> [The problem]:
Where the string "shoulder" appears in a line of the data, show that line.

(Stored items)
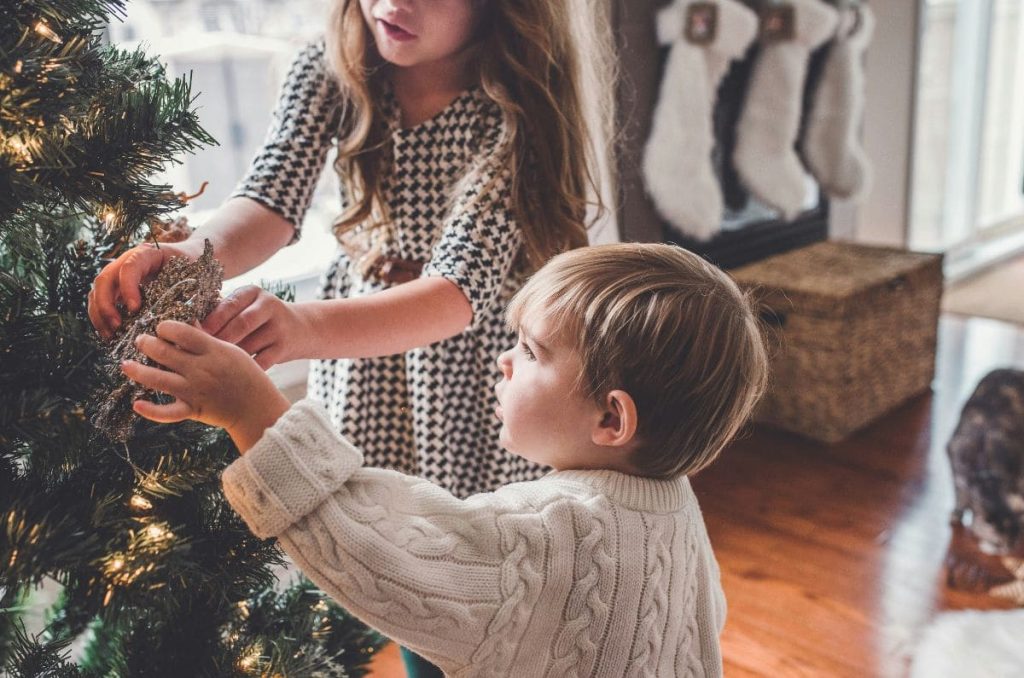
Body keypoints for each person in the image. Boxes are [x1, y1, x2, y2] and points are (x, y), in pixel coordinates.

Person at [89, 2, 611, 672]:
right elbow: (271, 200)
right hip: (363, 369)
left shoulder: (512, 106)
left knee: (455, 585)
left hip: (469, 377)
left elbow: (458, 293)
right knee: (371, 551)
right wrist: (195, 253)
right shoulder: (333, 65)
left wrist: (302, 325)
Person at [121, 242, 770, 676]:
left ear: (611, 418)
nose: (503, 359)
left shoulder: (551, 535)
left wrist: (251, 411)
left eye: (532, 351)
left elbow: (378, 550)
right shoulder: (674, 505)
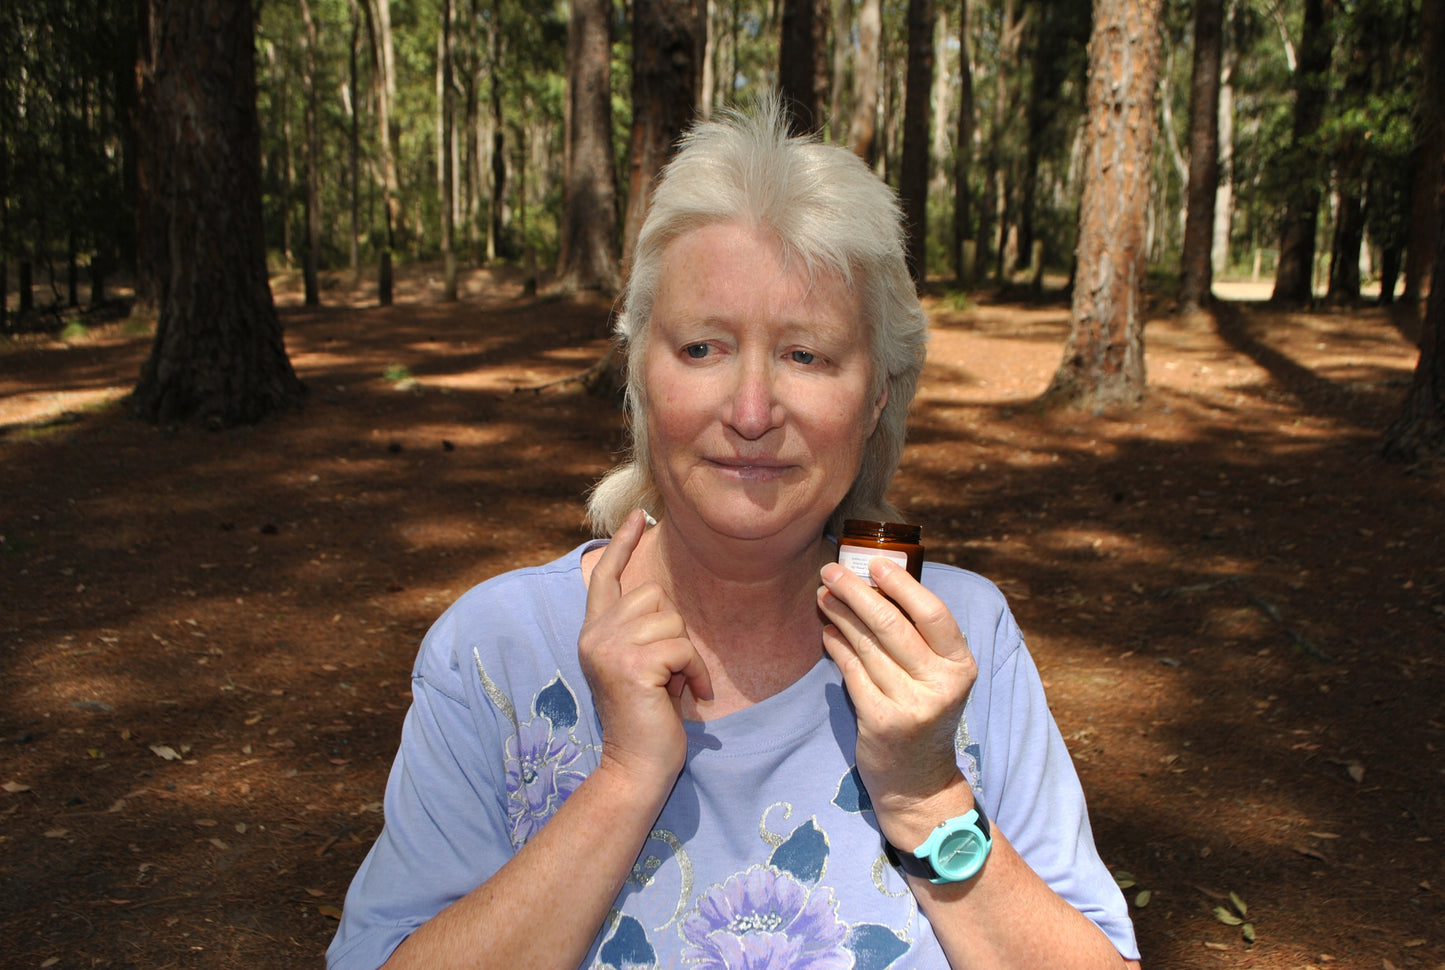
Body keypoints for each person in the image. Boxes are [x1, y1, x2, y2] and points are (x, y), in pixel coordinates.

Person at [328, 95, 1141, 970]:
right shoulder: (496, 654)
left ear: (876, 396)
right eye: (703, 349)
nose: (750, 412)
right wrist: (623, 780)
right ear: (640, 373)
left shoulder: (954, 647)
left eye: (806, 355)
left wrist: (927, 794)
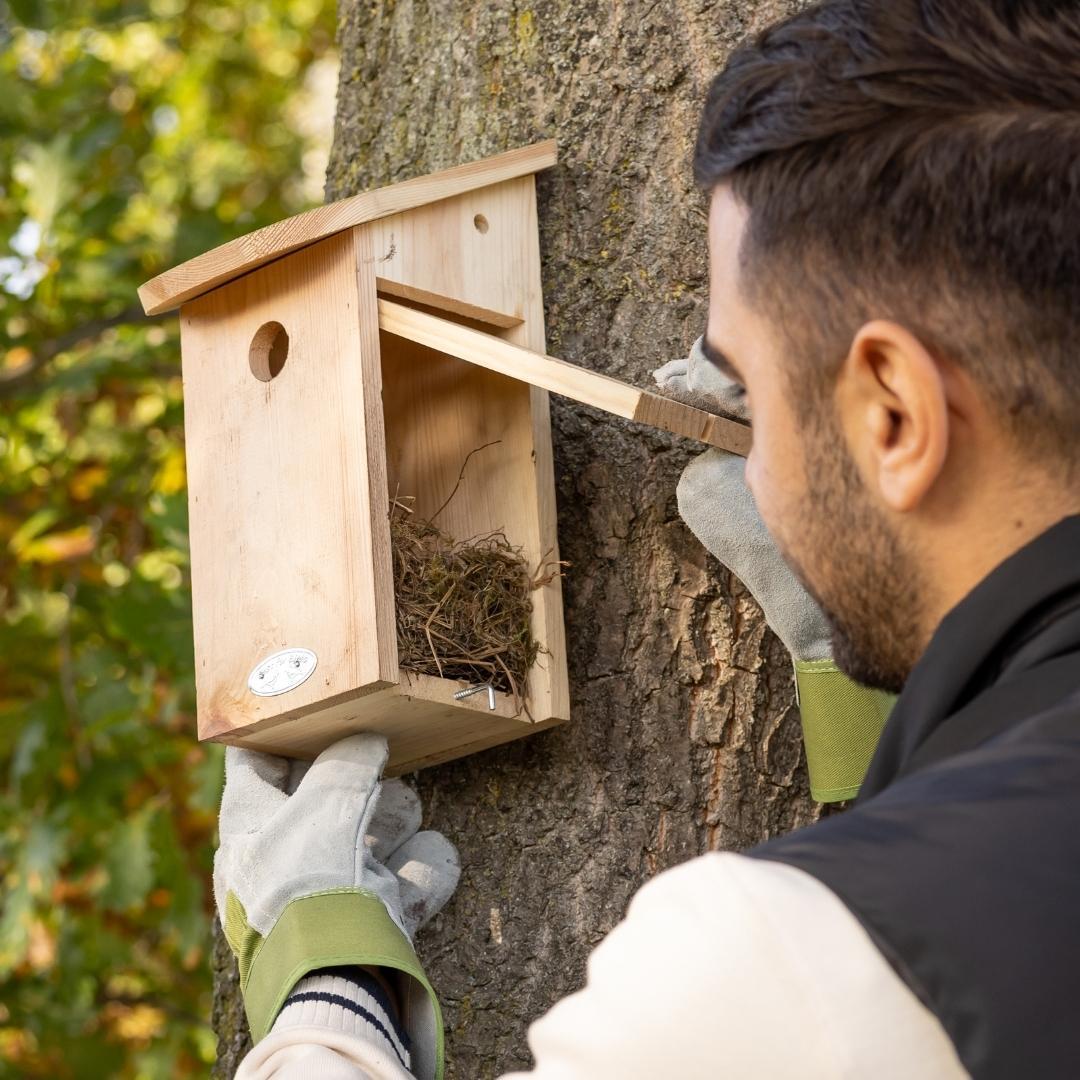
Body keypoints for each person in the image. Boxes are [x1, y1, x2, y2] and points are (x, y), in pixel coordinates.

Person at [217, 1, 1080, 1076]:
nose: (740, 453)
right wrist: (872, 685)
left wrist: (324, 965)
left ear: (893, 415)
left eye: (752, 390)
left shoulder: (794, 969)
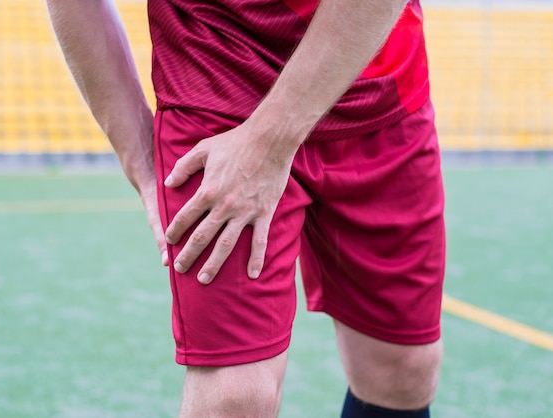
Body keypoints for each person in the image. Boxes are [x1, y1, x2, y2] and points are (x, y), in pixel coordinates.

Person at [47, 0, 445, 417]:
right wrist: (142, 163)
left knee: (404, 371)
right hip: (216, 87)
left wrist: (269, 143)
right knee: (235, 398)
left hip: (381, 85)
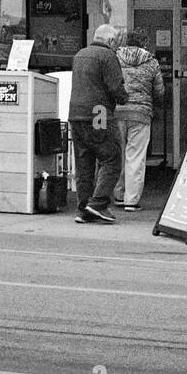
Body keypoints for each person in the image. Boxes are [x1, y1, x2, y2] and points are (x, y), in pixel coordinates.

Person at [68, 24, 128, 224]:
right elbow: (115, 88)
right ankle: (98, 204)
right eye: (116, 42)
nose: (116, 45)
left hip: (76, 115)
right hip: (98, 114)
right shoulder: (107, 56)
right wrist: (124, 97)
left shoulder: (80, 55)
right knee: (111, 158)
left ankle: (84, 209)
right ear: (110, 41)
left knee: (83, 164)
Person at [113, 26, 163, 213]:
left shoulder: (115, 59)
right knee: (136, 157)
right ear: (144, 43)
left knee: (119, 154)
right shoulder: (151, 62)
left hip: (117, 111)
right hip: (141, 113)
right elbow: (159, 91)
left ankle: (118, 194)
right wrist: (155, 105)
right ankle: (131, 201)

> [Expected answer]:
left shoulder: (512, 106)
right shoulder: (333, 65)
left shoulder: (551, 535)
right shoulder: (674, 505)
right shoulder: (496, 654)
left shoulder: (954, 647)
left shoulder: (794, 969)
right shoulder: (107, 56)
left shoulder: (80, 55)
left shoulder: (115, 59)
right shoulder: (151, 62)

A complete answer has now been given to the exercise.